Its investment target for 2019 was set at between S$8 billion and S$10 billion, which means investment commitments beat the target by more than 50 per cent.

When asked during a press conference whether any of the investments came from Hong Kong, EDB’s chairman Beh Swan Gin said Singapore did not benefit from the protest-wracked city.

Fixed asset investments from chemical companies formed the biggest portion of investments at 32.2 per cent.
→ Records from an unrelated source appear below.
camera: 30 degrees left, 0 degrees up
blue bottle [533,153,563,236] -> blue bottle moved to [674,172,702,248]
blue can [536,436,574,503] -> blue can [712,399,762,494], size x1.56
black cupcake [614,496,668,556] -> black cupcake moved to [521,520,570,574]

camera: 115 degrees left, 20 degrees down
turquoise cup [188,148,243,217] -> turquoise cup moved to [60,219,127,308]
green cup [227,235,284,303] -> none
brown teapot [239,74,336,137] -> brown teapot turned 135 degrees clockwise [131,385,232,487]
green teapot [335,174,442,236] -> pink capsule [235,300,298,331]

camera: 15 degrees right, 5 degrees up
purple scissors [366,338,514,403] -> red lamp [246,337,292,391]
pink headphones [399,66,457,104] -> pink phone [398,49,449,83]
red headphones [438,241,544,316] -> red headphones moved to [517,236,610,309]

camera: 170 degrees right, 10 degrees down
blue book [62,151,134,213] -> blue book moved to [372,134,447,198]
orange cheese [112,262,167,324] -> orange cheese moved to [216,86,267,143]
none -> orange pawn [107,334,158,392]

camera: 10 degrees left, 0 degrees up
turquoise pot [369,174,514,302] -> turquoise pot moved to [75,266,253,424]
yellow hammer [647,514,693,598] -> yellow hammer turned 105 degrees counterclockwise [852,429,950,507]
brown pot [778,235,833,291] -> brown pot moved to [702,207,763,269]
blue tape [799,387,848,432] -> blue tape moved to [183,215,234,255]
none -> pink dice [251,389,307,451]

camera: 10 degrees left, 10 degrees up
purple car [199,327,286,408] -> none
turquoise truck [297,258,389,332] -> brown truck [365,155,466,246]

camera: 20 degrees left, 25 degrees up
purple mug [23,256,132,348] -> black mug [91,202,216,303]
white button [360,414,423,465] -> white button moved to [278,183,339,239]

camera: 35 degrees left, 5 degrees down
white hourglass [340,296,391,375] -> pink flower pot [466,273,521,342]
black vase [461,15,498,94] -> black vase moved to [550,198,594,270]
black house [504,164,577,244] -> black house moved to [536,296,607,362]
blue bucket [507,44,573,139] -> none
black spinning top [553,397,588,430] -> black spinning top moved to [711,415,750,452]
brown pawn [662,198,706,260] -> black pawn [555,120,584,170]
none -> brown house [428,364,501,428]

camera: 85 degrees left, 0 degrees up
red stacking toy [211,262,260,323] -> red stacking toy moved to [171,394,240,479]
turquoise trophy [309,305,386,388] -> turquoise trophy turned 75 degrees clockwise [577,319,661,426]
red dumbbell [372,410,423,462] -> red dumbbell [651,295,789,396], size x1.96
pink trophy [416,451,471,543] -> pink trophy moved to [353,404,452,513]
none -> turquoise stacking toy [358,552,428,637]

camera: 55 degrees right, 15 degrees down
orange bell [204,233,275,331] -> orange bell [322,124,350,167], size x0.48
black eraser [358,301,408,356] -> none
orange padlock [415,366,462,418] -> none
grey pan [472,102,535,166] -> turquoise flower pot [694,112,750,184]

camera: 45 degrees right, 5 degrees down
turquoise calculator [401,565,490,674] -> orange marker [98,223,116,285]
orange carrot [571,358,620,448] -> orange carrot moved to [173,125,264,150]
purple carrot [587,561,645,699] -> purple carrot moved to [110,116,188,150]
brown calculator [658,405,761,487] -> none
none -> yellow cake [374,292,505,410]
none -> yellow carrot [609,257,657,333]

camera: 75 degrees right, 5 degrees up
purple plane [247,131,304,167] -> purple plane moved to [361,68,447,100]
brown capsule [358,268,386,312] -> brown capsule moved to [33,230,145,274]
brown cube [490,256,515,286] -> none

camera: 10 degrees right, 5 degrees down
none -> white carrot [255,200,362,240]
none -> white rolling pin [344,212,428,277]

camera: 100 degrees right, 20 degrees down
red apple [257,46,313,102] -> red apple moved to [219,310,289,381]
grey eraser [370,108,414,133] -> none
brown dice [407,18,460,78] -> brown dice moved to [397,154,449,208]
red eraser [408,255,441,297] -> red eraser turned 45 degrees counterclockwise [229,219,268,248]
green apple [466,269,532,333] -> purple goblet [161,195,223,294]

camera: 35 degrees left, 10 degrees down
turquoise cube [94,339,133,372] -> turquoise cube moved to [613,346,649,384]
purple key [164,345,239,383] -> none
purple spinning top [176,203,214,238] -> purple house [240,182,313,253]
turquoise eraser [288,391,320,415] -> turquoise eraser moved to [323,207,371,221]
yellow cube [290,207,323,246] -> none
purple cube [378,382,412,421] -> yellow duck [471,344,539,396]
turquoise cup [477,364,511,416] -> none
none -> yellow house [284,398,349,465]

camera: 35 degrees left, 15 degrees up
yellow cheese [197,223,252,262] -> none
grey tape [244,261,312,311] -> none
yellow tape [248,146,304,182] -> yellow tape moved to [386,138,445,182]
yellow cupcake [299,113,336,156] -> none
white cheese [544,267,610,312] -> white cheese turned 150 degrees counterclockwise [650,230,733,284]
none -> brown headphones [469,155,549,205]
Electronic firms came in second at 30.2 per cent.

Mr Beh said this is because many are making preparations for the eventual rebound in the manufacturing sector, particularly electronics, a trend that has been widely anticipated by industry observers.

Besides securing S$15.2 billion in investment commitments, EDB also attracted S$9 billion in total business expenditure, which refers to what companies will spend on wages and rental in the coming years.

In addition to the 32,800 jobs that will be created, these commitments are projected to contribute S$29.4 billion directly to Singapore’s gross domestic product, or economic output, in the future.

Close to half of these new jobs would be digital job roles.

However, Mr Beh said that workers need not be trained in coding or data analytics to take up these digital jobs.

“They are operating in a digital milieu, but they may have quite traditional training but it’s just that they have to be, of course, comfortable working in the digital milieu,” he said.

Despite the investments secured in 2019, Trade and Industry Minister Chan Chun Sing said during a media briefing on Thursday morning before the public release of EDB’s data that the Government is approaching 2020 with guarded optimism.

This is because there remain challenges in the global environment, such as unresolved issues between the US and China — notwithstanding the signing of the “phase one” trade deal between the world’s two largest economies.

The measures taken against global warming, such as carbon constraints, would have an impact on the type of industries and companies that Singapore can attract, Mr Chan said.

Looking ahead, the EDB will also be moving from a year-to-year comparison to focusing on how it performed in the medium-to-long-term, as that is usually how companies function as well, said its managing director Chng Kai Fong.

EDB has an annual target of securing between S$8 billion and S$10 billion of investments and creating 16,000 to 18,000 jobs over the medium-to-long term.

While Singapore would not be able to compete with other countries for investments based on land size, lower costs or a large domestic market, Mr Chng said that Singapore’s advantage is in its sophisticated workforce and political stability.

The Singapore approach in attracting these investments is to eventually have more Singaporeans trained and taking up better-paying jobs that were initially held by foreigners brought in by these investments, said Mr Chan, reiterating a point he made in Parliament on Jan 6.

While he said this approach has started to bear fruit with younger Singaporeans taking up these jobs, there are others, especially those in their 40s and 50s, who may be left behind.

“We must intensify our efforts to help them get the (better-paying) jobs. That is the way we go forward. So we are very confident of the younger generation, but we must do more to help the middle-aged get those jobs,” said Mr Chan, who was elaborating on the issue of the local-foreigner workforce breakdown to reporters.

If and when Singaporeans manage to leave lower-paying jobs for better positions, the question remains of what should be done to fill these jobs.

Mr Chan said one way is to fill that position by hiring a foreign worker, which would not be a popular option among Singaporeans.

The other alternative, if the company is not able to fill that position, would be the prospect of closing down and therefore affecting other Singaporeans who are working in that company, he added.